At a recent €25.41, this implies 26% upside. Broader consensus rates Ryanair as Outperform with a €26 target, per company data.

Downgrades for easyJet, Wizz

easyJet faces FY26 underlying EBIT of £305 million (down 54%) and FY27 at £438 million (down 37%), with fuel costs rising to £2.79 billion from £2.25 billion. Single-digit margins and £3.3 billion FY28 capex add pressure versus projected £1.6 billion EBITDA.
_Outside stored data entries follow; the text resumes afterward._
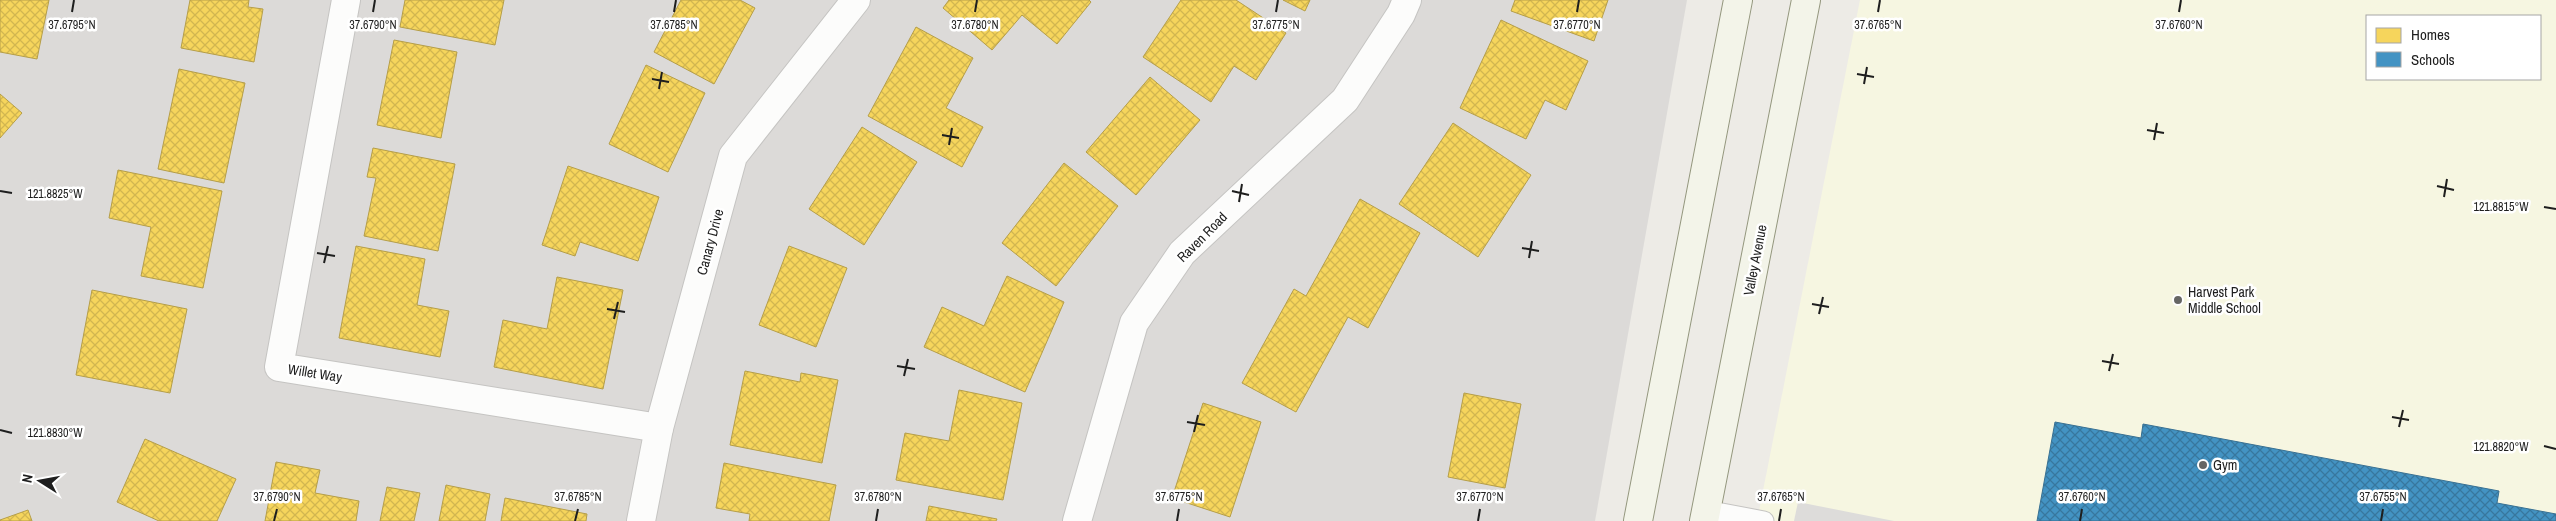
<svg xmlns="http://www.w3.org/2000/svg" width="2556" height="521" font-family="'Archivo Narrow',sans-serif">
	<defs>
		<pattern id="homes-cross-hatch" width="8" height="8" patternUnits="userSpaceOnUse" patternTransform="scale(1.25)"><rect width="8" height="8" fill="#f6d55c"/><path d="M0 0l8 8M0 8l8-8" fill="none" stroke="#d2b650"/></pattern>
		<pattern id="schools-cross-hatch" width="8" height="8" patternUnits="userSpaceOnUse" patternTransform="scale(1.25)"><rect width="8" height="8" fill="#4393c3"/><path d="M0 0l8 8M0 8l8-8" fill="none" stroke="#37779e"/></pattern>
	</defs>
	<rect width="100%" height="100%" fill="#edebe6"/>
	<polygon fill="#dcdad8" points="0,0 1687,0 1595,521 0,521"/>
	<path fill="#f6f6e1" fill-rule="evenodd" d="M1860 0H2556V521H1757ZM2367 16H2540V79H2367Z"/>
	<polygon fill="#dddcda" points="1798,502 1894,521 1794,521"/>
	<g fill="url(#homes-cross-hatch)" stroke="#b59e49">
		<polygon points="0,0 49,0 37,59 0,52"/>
		<polygon points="190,0 249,0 248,7 263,9 254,62 181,48"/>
		<polygon points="405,0 504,0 495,45 400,27"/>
		<polygon points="681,0 740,0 755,8 714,84 654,52"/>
		<polygon points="949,0 1089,0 1091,2 1057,44 1022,15 992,50 943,8"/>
		<polygon points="1181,0 1236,0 1286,33 1256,80 1234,66 1211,102 1143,57"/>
		<polygon points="1283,0 1310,0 1305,11"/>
		<polygon points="1515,0 1608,0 1594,41 1511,11"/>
		<polygon points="1501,20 1588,61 1566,110 1545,100 1526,139 1460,108"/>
		<polygon points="916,27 973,58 946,108 983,127 962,167 868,116"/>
		<polygon points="394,40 457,52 441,138 377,125"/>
		<polygon points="646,65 705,93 668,172 609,144"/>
		<polygon points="179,69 245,83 224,183 158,169"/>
		<polygon points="1150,77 1200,120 1136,195 1086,152"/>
		<polygon points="0,94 22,113 0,138"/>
		<polygon points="1453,123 1531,175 1478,257 1399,204"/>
		<polygon points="862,127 917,162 864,245 809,209"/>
		<polygon points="373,148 455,164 438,251 364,236 376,178 367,177"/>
		<polygon points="1064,163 1118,206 1056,286 1002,243"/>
		<polygon points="568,166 659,197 638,261 580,242 575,256 542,245"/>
		<polygon points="118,170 222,191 203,288 141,276 151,227 109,218"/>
		<polygon points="1360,199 1420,233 1368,328 1348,317 1296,412 1242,383 1294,289 1306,296"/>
		<polygon points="356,246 425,259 417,305 449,311 440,357 339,338"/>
		<polygon points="789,246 847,268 816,347 759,325"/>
		<polygon points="1007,276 1064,302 1025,392 924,347 942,307 984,326"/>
		<polygon points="557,277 623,290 603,389 494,367 503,320 547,329"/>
		<polygon points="92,290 187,309 170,393 76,375"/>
		<polygon points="745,371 800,382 801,373 838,380 822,463 730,445"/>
		<polygon points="959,390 1022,403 1003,500 896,480 905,433 949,441"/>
		<polygon points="1464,393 1521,404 1505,488 1448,477"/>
		<polygon points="1203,403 1261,422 1230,517 1172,498"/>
		<polygon points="145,439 236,479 217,521 159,521 117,502"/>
		<polygon points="276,462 320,470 315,493 359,501 356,521 265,521"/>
		<polygon points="724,463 836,485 829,521 749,521 750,514 716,508"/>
		<polygon points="446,485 490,494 485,521 439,521"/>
		<polygon points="387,487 420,493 414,521 380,521"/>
		<polygon points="505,498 587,514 586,521 501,521"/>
		<polygon points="929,506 997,519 996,521 926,521"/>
		<polygon points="28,510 32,521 0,521 0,520"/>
	</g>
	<polygon fill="url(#schools-cross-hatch)" stroke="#387092" points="2055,422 2141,438 2143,424 2499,491 2497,503 2556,514 2556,521 2037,521"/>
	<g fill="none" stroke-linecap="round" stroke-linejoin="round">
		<g stroke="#c5c4c2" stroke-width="21">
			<polyline id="lane" points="1706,510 1764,521"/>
		</g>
		<g stroke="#c5c4c2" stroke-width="30">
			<g id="street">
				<polyline points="346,0 279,367 659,428"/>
				<polyline points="641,521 659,428 733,156 856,0"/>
				<polyline points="1077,521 1134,323 1182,253 1345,100 1401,14 1407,0"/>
			</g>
		</g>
		<g stroke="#94977e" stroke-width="30">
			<g id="secondary">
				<polyline points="1638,521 1738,0"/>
				<polyline points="1704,521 1806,0"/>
			</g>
		</g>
		<use href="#lane" stroke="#fcfcfb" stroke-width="19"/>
		<use href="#street" stroke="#fcfcfb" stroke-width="28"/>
		<use href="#secondary" stroke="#f3f4e9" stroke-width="28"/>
	</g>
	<path fill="none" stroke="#1e1e1e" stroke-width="2" d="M72 12 74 0M373 12 375 0M674 12 676 0M975 12 977 0M1276 12 1278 0M1577 12 1579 0M1878 12 1880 0M2179 12 2181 0M1857 74 1874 77M652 79 669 82M1864 84 1867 67M659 89 662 72M2147 130 2164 133M942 135 959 138M2154 140 2157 123M949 145 952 128M2437 186 2454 190M0 191 12 193M1232 191 1249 195M2444 197 2447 179M1239 202 1242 184M2544 207 2556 209M1522 248 1539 251M317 253 335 256M1529 258 1532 241M324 263 328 246M1812 304 1829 307M607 309 625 312M1819 314 1823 297M614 319 618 302M2102 361 2119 364M897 366 915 369M2109 371 2113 354M904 376 908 359M2392 417 2409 420M1187 422 1205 425M2399 427 2403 410M0 430 12 433M1194 432 1198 415M2544 446 2556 449M274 521 277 509M575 521 578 509M876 521 878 509M1177 521 1179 509M1478 521 1480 509M1779 521 1781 509M2080 521 2082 509M2381 521 2383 509"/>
	<g fill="#666664" stroke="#fff" stroke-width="2">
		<circle cx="2178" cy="300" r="5"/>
		<circle cx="2203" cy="465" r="5"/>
	</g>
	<g text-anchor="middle" stroke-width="5" stroke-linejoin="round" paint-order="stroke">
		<g font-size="14" fill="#1e1e1e" stroke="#fff">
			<text transform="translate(1202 237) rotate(-45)" y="5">Raven Road</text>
			<text transform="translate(710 242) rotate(-75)" y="5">Canary Drive</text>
			<text transform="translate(1755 260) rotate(-79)" y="5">Valley Avenue</text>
			<text transform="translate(315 373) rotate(9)" y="5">Willet Way</text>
		</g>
		<g font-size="14" fill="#1e1e1e" stroke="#fff" text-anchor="start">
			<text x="2188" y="297">Harvest Park<tspan x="2188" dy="16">Middle School</tspan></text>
			<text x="2213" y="470">Gym</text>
		</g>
	</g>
	<g font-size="12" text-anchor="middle" fill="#1e1e1e" stroke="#fff" stroke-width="5" stroke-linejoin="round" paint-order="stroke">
		<text x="72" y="29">37.6795°N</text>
		<text x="373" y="29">37.6790°N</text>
		<text x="674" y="29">37.6785°N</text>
		<text x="975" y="29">37.6780°N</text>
		<text x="1276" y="29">37.6775°N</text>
		<text x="1577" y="29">37.6770°N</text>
		<text x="1878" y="29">37.6765°N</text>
		<text x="2179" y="29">37.6760°N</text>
		<text x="55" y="198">121.8825°W</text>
		<text x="2501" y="211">121.8815°W</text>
		<text x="55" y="437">121.8830°W</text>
		<text x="2501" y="451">121.8820°W</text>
		<text x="277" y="501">37.6790°N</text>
		<text x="578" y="501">37.6785°N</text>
		<text x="878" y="501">37.6780°N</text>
		<text x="1179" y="501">37.6775°N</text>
		<text x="1480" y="501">37.6770°N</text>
		<text x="1781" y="501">37.6765°N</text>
		<text x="2082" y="501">37.6760°N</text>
		<text x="2383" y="501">37.6755°N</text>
	</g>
	<rect x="2366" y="15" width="175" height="65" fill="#ffffff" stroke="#a5a5a5"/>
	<rect x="2376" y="28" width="25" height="15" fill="#f6d55c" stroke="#a5a5a5"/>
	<text x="2411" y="40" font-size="15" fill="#1e1e1e">Homes</text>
	<rect x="2376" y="52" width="25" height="15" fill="#4393c3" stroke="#a5a5a5"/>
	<text x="2411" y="65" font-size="15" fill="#1e1e1e">Schools</text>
	<g transform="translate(40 481) rotate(281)" stroke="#ffffff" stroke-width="4" paint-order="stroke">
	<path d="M0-4L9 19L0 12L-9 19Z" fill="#1e1e1e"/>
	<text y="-8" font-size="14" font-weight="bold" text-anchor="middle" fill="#1e1e1e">N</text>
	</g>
</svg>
Wizz Air endures the steepest cuts, with net losses forecast through FY28—FY27 EPS down 181%, FY28 down 123%. Net debt/EBITDA hits 3.7x by early 2026 before climbing, worsened by Pratt & Whitney engine groundings impacting 20% of its fleet. Target slashed 48% to £13, implying 39.7% upside from 931.5p but offset by risks.

Peers Hold Steady

Bernstein maintains "outperform" on IAG with a £4.70 target (consensus Buy at £4.65) and "market-perform" on Air France-KLM (consensus Hold, €9.7 target) and Lufthansa (consensus Outperform but €6.4 target below €7.24 price).